Jim Nantz, voice of the NCAA Tournament for CBS, is leaving the sport after Monday’s game
It was the last shining moment for Jim Nantz on Monday night, at least as it pertains to his indefatigable and indomitable college basketball broadcasting run.
After the final horn sounded in the NCAA men’s title game, Connecticut beating San Diego State 76-59, Nantz stepped away as the tournament’s lead play-by-play voice. It is a job he has held – and excelled at – for 32 years, since assuming the duties for the 1991 tournament.
It is not the end of his professional road. Nantz, 63, will continue calling NFL games and the Masters golf tournament. But he and his wife, Courtney, have a daughter, 9, and a son, 7. A relentless schedule that has him on the road for roughly 40 weeks a year simply is taking him away from them too much, he decided.
When Nantz replaced Brent Musburger as the tournament’s lead voice in 1991, he partnered with Billy Packer, who became one of his best friends. During his final broadcast Monday night, Bill Raftery and Grant Hill were on the microphone with him.
Throughout these 32 years, Nantz’s silky-smooth voice and near-perfect timing have been the soundtrack to, among many other shining moments, all five of coach Mike Krzyzewski’s national championships at Duke and Dean Smith’s final title at North Carolina in 1993.
In multiple ways, Nantz went full circle.
His final championship game was at NRG Stadium in Houston, Nantz’s onetime home, where he went to school at the University of Houston. As a student there, Nantz became the public-address announcer for the men’s basketball team and the host of a television show for its coach, Guy Lewis.
Also, former guard Bobby Hurley was one of the stars for Duke in the first championship game Nantz called: the Blue Devils’ 72-65 win over Kansas in 1991. On Monday night, Hurley’s brother, Dan, was on the sideline as coach of Connecticut’s team.

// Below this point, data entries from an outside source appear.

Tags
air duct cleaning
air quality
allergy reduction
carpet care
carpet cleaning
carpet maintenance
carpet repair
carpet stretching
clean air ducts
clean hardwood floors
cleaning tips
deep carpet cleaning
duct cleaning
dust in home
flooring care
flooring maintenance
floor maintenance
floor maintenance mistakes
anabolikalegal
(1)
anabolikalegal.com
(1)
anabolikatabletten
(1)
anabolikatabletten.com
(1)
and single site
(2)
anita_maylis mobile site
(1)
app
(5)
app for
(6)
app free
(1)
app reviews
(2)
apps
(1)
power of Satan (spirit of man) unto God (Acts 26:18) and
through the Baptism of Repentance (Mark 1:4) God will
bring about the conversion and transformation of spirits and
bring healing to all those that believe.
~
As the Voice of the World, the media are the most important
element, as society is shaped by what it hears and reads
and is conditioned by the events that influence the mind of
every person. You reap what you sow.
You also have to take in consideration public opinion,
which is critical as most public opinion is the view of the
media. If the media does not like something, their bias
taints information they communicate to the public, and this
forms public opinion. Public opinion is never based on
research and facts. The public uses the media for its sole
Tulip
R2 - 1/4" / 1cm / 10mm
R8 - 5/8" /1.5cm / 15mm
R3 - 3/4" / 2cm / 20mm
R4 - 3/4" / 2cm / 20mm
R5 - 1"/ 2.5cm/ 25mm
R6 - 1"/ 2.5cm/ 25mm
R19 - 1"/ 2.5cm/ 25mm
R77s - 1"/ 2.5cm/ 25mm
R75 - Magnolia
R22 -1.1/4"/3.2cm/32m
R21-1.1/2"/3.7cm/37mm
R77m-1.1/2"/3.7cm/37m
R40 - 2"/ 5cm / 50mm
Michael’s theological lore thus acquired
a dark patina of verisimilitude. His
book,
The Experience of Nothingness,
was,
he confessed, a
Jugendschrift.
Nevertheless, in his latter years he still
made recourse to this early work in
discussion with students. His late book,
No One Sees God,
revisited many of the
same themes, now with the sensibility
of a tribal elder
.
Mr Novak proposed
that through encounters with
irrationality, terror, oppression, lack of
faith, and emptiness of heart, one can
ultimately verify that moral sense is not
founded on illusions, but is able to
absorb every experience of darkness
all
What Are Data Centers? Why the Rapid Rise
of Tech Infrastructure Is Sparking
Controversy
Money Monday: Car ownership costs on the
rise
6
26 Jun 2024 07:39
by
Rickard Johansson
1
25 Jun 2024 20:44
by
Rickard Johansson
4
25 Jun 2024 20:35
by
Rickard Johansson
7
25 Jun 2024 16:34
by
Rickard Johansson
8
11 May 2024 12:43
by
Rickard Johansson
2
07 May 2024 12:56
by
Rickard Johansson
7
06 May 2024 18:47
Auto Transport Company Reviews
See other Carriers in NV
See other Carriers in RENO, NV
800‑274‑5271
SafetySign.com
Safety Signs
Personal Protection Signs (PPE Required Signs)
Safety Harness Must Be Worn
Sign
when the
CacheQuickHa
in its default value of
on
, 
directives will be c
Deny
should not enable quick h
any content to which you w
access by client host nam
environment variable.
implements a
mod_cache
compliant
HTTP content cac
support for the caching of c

San Diego State coach Brian Dutcher was Steve Fisher’s top assistant in the next two title games called by Nantz, Michigan’s 71-51 blowout loss to Hurley’s Duke team in 1992 and the Fab Five’s loss to North Carolina, punctuated by Chris Webber’s infamous timeout call.
Ian Eagle, a Syracuse graduate who was hired at CBS in 1998, is set to replace Nantz as the tournament’s lead play-by-play voice in 2024.